司马懿道:“今日之事,说得是公文,也就只是公文,不要扯到其他问题上。至于如何整顿公文的细节,明日我让吏部杨尚书和礼部徐尚书去做,伯觎公就不要操心了。”

“也好。”卫觊道。

司马懿的语气这才轻松些:“嗯,酒菜应已冷了,回去热热稍微再用一些,就可归家了。你家卫瓘属实聪颖,十岁之龄,就能在我面前对谈流利,言语清晰,伯觎公该好生培养一下。”

“家中子弟,才是一等一之事,不可丝毫懈怠。”

卫觊笑了一声,捋须说道:“比不上子元和子上半分。”

司马懿也笑了数声,二人所乘的马车也渐行渐远。

……

与许昌城中的安宁氛围不同,数千里外,秦州武都郡,护羌将军陆逊面对蜀军来袭,气氛却并不轻松。

三十日夜,周铎乘夜从武街返回沓中后,沓中城中当即开始准备起了防务。

第二日,陆逊便下令全军戒备,还遣麾下骑兵前往沓中左近各处羌民屯垦之处,将附近居住的四千余羌民悉数迎至城中,协助守城之事。

从十月初一,等到了十月初三,却始终不见蜀军的身影。

陆逊多智,自然不肯坐守原地,故而亲自领两千骑兵,前往武街方向前去探查。

一百五十里远,陆逊用了一日半的时间行军。

十月初四正午,陆逊率军抵达了武街西北十里处的攀多山处。

陆逊所部共有万骑,此番陆逊率领两千骑兵探查,已然足够,再多非但无益,反而会给行军和后勤带来更大的麻烦。

眼下,统领这两千羌骑之人,就是昔日太和元年十二月,在凉州西平郡的临羌城外,首位率部应募的和塘。

近三年的时间下来,和塘从一个不知兵的寻常羌人酋豪,也成长为了一名合格的千石司马,统领两千羌骑,算得上是低衔高配了。

不过,这在陆逊军中乃是一个普遍现象。

陆逊所部羌人万骑中,司马和塘所领的两千骑是其中最为精锐的一部,也是陆逊这位护羌将军的本部。
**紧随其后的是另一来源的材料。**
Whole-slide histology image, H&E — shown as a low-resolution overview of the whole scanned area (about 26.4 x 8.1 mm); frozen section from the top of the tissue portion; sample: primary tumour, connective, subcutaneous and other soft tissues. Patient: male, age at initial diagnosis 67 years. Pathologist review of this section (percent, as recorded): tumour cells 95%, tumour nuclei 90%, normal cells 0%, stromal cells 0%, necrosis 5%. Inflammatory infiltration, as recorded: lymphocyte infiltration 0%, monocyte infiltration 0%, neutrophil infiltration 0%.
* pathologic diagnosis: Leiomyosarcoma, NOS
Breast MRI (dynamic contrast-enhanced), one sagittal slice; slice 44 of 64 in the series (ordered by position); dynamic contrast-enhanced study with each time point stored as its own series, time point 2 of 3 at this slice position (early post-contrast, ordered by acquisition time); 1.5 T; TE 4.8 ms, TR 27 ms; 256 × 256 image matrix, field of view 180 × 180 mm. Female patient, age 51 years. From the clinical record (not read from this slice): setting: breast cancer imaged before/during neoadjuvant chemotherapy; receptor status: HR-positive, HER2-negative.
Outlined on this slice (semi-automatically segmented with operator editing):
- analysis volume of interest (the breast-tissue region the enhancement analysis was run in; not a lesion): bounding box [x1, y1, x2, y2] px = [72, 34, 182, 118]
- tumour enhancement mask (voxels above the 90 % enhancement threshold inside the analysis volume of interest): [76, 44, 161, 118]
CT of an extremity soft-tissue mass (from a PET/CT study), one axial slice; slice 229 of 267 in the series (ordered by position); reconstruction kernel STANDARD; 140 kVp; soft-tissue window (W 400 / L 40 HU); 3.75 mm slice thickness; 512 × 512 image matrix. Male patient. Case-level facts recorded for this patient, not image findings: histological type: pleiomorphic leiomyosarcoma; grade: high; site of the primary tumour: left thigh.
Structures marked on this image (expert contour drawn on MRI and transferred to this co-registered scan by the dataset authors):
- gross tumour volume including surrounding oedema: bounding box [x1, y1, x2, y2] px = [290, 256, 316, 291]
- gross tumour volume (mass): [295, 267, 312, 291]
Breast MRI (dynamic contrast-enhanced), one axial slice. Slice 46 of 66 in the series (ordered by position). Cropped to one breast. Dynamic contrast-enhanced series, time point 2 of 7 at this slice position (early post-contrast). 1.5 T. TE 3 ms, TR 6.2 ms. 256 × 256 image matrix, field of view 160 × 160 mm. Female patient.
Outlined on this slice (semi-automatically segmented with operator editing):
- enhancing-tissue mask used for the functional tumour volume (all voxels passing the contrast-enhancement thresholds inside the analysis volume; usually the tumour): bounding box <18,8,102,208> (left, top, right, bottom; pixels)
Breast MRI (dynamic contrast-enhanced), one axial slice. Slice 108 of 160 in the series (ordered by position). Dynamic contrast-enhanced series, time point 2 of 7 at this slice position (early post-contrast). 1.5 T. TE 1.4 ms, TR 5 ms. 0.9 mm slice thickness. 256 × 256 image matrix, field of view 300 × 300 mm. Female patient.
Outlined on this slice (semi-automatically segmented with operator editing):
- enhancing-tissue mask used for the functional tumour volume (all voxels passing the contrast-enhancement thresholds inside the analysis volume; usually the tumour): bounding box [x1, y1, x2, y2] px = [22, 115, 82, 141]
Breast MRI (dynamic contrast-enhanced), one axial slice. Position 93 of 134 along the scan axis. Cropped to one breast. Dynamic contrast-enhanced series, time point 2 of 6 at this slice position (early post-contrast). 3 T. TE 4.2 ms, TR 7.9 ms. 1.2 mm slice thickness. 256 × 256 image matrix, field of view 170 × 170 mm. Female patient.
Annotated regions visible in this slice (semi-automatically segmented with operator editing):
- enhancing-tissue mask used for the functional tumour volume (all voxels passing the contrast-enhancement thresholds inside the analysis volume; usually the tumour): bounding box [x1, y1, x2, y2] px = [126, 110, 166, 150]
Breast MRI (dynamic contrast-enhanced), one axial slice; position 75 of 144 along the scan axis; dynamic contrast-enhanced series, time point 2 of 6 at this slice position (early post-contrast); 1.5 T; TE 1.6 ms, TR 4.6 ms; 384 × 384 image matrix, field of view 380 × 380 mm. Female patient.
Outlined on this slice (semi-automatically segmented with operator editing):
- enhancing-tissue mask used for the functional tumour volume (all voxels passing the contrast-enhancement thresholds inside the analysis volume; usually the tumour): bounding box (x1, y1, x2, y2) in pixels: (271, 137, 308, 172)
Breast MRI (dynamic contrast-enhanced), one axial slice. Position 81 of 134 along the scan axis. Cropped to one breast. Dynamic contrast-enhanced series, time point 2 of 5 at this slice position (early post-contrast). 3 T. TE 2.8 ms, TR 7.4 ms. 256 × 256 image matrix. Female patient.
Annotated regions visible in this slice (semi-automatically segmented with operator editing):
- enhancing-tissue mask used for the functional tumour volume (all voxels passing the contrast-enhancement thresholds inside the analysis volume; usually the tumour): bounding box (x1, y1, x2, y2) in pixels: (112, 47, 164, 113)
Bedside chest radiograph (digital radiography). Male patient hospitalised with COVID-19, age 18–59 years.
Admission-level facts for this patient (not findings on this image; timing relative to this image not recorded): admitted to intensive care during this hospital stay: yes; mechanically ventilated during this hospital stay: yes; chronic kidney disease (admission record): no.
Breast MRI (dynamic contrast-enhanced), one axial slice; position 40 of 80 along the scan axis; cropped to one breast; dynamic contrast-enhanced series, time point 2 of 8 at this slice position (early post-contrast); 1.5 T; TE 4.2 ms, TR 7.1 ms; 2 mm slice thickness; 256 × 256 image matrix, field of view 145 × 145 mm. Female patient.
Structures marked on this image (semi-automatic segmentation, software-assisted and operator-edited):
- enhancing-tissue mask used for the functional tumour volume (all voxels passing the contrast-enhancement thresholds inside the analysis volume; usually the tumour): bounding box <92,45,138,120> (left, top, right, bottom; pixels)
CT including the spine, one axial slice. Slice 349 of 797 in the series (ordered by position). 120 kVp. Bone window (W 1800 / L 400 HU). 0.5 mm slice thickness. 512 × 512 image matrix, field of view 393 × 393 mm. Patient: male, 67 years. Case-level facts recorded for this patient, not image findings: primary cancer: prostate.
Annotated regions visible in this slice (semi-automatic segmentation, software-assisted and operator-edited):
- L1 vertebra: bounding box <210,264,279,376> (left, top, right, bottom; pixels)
另外八千轻骑之中,除了周铎所领的一千骑外,都尉治无戴统领三千骑,曹平、邹令二司马同样各领两千。

治无戴两年前还是千石司马,去年在诸葛亮来犯之时,因功被擢升为二千石都尉,成为羌人之中楷模一般的人物。而曹平、邹令二将,则是大将军曹真从陈仓派来的将领。

万名羌骑如此统领,若综合评价一下,对于大魏的忠诚度还是足够值得信任的。这些羌骑都是从各部之中抽出、而又混合打散至各部,绝无寻常胡人军队那种由部族而建的组成方式。

此外,陆逊在羌人群体之中的威信,也日渐增加。

数百年间,羌人之中尊崇的汉人,除了边章、韩遂这种野心之辈,就是董卓、马超这种用武之人,领兵作战尚且可以称道,却并未给羌人各种落带来任何福祉。

而陆逊,作为大魏的护羌将军,以皇帝妹夫之尊坐镇沓中,还有昔日从凉州一路征军来援陇右的事迹。不仅间接影响了羌人归化,还让羌民进入大魏的战兵之列,也开始领粮饷了。

若昔日汉时坐于洛阳的朝廷大员们,能早一百年知道这些,将羌人当个人看,与寻常百姓等同视之,说不定汉朝也不会被羌乱一次又一次的放血。

就算这些都不论,单提一点就已经足够了。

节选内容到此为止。